Diperkirakan akan lahir 50 ribu bayi di kamp pengungsi warga Rohingya yang penuh sesak di Bangladesh tahun ini.
Jumlah ini kalau di Australia hampir sama dengan jumlah penduduk seluruh kota seperti di Wagga Wagga, Coffs Harbour di New South Wales atau di Bundaberg di Queensland.
Sebagian dari bayi ini karena korban perkosaan, namun semuanya lahir di pemukiman yang memiliki sanitasi buruk dimana mereka berpotensi terkena penyakit atau mengalami kekurangan gizi.
Para pekerja kesehatan di kamp pengungsi itu berusaha keras membantu agar bayi-bayi bisa bertahan hidup, namun banyak diantaranya akan meninggal sebelum mereka mencapai usia lima tahun.
Sejak militer Myanmar empat bulan lalu melancarkan operasi militer sebagai balasan dari tindakan kelompok militan Rohingya menyerang pos militer dan polisi Myanmar, jumlah warga yang mengungsi dan melintas masuk ke Bangladesh mencapai angka hampir 655 ribu orang.
Sekarang diperkirakan ada 870 ribu warga Rohingya yang tinggal di kamp pengungsian dan lima persen diantara mereka sedang hamil.
Rachel Cummings dari Lembaga Save the Children mengatakan hampir semua perempuan ini akan melahirkan di tenda yang sekarang mereka sebut sebagai rumah.
"Rumah-rumah mereka ini betul-betul memprihatinkan." katanya. "Hanya ada akses terbatas untuk mendapatkan air bersih, sehingga kondisi kebersihan bagi bayi-bayi yang lahir sangat-sangat menantang."
Ini bukan tempat yang baik untuk melahirkan
Cummings ditugaskan mengurusi masalah kesehatan bagi para pengungsi Rohingya dan masalah kesehatan ibu menjadi salah satu hal yang paling menantang di kamp pengungsian ini.
"Ini bukan yang tempat yang baik bagi seorang anak untuk dilahirkan." katanya.
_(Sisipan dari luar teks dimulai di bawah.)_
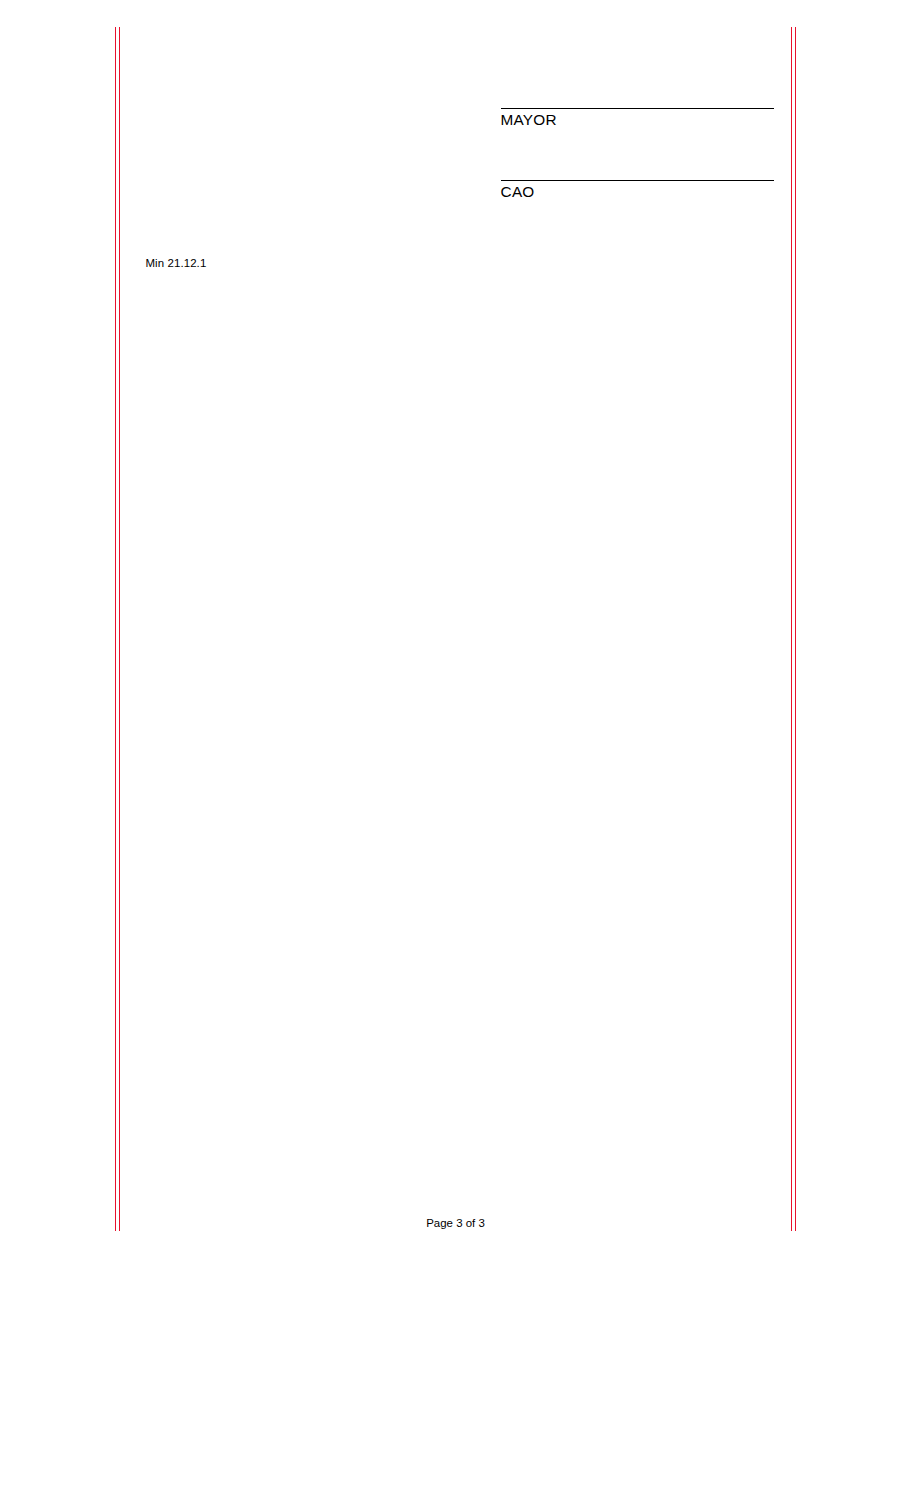MAYOR
CAO
Min 21.12.1
Page 3 of 3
"Dari awal mereka sudah akan berjuang, hidup di lingkungan yang penuh sesak, dimana semua orang berusaha bertahan hidup."
Di kalangan warga muslim Rohingya yang konservatif ini, perempuan sangat mementingkan privasi ketika melahirkan.
Tidak jarang bagi seorang perempuan untuk tidak keluar rumah selama 40 hari setelah melahirkan.
Perempuan yang lebih tua kadang berperan sebagai bidan, dan Save the Children mencoba mengajari mereka dengan peralatan kebersihan sederhana sehingga resiko infeksi dan penyakit bisa dikurangi.
Memang ada fasilitas kesehatan di kamp pengungsi tersebut, namun mengunjungi salah satu diantaranya tidak mudah.
"Melihat keadaan wilayah berbukit-bukit dan juga jarak, bagi para perempuan ini untuk melakukan perjalanan dari tenda mereka ke fasilitas kesehatan memerlukan perjuangan." kata Cummings.
"Daerahnya berbukit, dan bila hujan, maka akan sangat becek, dan berlumpur."
"Kalau dalam, ini akan menjadi perjalanan yang sangat tidak aman."
Mulai tanggal 22 Januari, Myanmar akan menerima kembali pengungsi Rohingya, berdasarkan perjanjian pemulangan yang ditandatangani dengan Bangladesh bulan November lalu.
Awal pekan ini, pejabat Myanmar mengatakan dua pusat penerimaan pengungsi yang dibangun untuk memproses kepulangan pengungsi 'sudah hampir selesai."
Sikap resmi adalah bahwa pengungsi Rohingya yang melarikan diri atas kekerasan yang terjadi bulan Agustus lalu akan diterima kembali.
Namun dengan belasan ribu pengungsi di sana menyebut alasan pemerkosaan, pemukulan dan tidak kekerasan lain yang dilakukan militer Myanmar, masih belum jelas apakah ada pengungsi yang akan kembali.